La colère souterraine qui agite le pays s’entremêle avec celle d’Irisz, heurtée par les sombres secrets qu’elle découvre peu à peu.

On peut très bien voir le film comme un voyage au coeur de la psyché labyrinthique du personnage principal, tiraillée entre passé, présent et futur, entre traditions et modernité, entre les fastes de la grande bourgeoisie, qui dissimulent des tempéraments carnassiers, et la barbarie des anarchistes, qui luttent pour plus d’égalité et de justice sociale. Incapable de savoir où se situe réellement sa place, Irisz est peu à peu gagnée par un trouble identitaire grandissant, surtout quand des compagnons d’armes de son frère l’incitent à prendre sa place et poursuivre la lutte qu’il avait engagée.
Mais c’est aussi un périple dans l’inconscient collectif des spectateurs, appelé à réagir devant les problématiques abordées par le film, qui font écho à des préoccupations beaucoup plus contemporaines.

La société déclinante décrite par le film, qui allait, dans sa chute, provoquer la Première Guerre Mondiale et, par ricochet, la plupart des conflits majeurs du XXème siècle, ressemble beaucoup à la situation de l’Europe actuelle. L’Union Européenne regroupe des pays ayant des cultures différentes, des langues différentes, des systèmes économiques et sociaux radicalement opposés les uns aux autres. Les élites au pouvoir peinent à faire coexister ces différentes entités, ou à gérer les différentes crises auxquelles les nations sont confrontées. Le fossé se creuse entre la bourgeoisie et les classes populaires. On assiste à une montée des idées extrémistes, des fondamentalismes religieux, des mouvements terroristes ou anarchistes… La société vit dans la peur permanente d’un attentat, d’une crise économique, d’une catastrophe écologique et certains voient dans ce climat les signes d’une apocalypse imminente ou du moins, du déclin de la civilisation telle que nous la connaissons aujourd’hui.
Laszlo Nemes établit le parallèle pour rappeler ce que risque notre société si elle continue ainsi à dériver, creusant le fossé entre les classes sociales et faisant le lit des régimes totalitaires.

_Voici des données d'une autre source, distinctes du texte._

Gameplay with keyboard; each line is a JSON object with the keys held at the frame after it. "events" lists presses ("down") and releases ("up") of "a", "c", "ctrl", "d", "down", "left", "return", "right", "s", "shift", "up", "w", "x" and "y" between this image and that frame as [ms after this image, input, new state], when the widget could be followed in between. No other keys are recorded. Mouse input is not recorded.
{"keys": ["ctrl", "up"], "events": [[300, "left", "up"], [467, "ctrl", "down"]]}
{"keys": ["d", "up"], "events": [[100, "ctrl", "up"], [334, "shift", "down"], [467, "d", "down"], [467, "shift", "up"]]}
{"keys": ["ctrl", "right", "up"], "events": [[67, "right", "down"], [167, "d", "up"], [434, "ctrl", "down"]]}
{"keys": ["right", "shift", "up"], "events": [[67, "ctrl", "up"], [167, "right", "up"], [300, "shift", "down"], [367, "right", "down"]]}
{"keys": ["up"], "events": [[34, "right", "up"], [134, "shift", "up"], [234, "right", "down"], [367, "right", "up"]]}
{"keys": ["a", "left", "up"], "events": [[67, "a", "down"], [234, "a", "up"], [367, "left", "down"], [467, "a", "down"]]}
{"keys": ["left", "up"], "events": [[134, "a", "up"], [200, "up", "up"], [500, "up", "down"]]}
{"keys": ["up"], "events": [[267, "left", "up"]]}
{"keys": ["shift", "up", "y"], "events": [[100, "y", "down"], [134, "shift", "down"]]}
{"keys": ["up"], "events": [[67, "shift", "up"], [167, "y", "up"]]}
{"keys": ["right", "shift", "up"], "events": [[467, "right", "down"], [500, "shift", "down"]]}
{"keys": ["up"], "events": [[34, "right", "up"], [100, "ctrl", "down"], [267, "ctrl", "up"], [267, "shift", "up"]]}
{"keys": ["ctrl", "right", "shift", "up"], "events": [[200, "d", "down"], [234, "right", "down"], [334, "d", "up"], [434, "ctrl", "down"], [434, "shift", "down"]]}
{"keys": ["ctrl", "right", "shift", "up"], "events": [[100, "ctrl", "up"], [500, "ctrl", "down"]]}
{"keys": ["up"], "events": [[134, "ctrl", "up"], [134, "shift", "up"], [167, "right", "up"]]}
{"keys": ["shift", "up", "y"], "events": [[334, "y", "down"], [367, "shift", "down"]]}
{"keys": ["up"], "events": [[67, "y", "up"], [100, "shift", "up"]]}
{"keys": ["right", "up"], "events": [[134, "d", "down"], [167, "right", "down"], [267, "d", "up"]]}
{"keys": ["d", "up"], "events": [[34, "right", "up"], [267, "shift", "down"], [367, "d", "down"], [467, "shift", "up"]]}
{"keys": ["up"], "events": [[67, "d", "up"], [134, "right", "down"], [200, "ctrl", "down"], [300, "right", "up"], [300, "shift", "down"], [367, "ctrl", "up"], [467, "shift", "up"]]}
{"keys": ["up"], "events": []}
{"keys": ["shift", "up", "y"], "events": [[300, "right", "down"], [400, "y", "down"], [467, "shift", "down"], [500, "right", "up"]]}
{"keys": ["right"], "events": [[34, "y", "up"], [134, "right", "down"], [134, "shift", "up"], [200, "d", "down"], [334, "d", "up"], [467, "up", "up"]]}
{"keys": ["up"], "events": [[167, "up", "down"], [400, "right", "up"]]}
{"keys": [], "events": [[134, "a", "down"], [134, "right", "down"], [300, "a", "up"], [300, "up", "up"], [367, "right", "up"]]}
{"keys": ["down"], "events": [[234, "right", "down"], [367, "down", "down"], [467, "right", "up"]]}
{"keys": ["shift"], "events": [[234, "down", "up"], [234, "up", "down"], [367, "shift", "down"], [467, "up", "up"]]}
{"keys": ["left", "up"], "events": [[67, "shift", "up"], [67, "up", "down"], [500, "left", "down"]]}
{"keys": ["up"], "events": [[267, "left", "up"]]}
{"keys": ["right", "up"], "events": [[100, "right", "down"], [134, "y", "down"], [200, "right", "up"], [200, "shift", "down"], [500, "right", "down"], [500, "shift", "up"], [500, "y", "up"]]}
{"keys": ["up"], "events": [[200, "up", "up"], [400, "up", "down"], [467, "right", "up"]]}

Sunset est une fable cruelle qui invite le spectateur à ouvrir les yeux, à prendre conscience de l’état du monde et se confronter à la violence et au chaos environnant, comme le personnage principal.
C’est surtout une vraie leçon de cinéma, envoûtante et brillante, même si, à la faveur d’une petite baisse de rythme, aux trois-quarts du film, les rouages de cette belle mécanique deviennent un peu trop apparents.
On n’en tiendra pas rigueur au cinéaste dont ce n’est, rappelons-le, que le second long-métrage, d’autant que Sunset est, de notre point de vue, le film le plus enthousiasmant de cette 75ème Mostra de Venise.